» Goal of the exercise
The data is to be reproduced in full and without error.

» Records from a data collection
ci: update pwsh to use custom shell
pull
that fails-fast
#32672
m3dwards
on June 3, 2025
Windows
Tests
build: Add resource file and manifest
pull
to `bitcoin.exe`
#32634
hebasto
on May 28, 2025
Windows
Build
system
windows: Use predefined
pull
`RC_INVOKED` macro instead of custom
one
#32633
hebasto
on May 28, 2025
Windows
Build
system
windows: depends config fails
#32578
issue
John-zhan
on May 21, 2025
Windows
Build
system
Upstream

» Final answer
ci: update pwsh to use custom shell
pull
that fails-fast
#32672
m3dwards
on June 3, 2025
Windows
Tests
build: Add resource file and manifest
pull
to `bitcoin.exe`
#32634
hebasto
on May 28, 2025
Windows
Build
system
windows: Use predefined
pull
`RC_INVOKED` macro instead of custom
one
#32633
hebasto
on May 28, 2025
Windows
Build
system
windows: depends config fails
#32578
issue
John-zhan
on May 21, 2025
Windows
Build
system
Upstream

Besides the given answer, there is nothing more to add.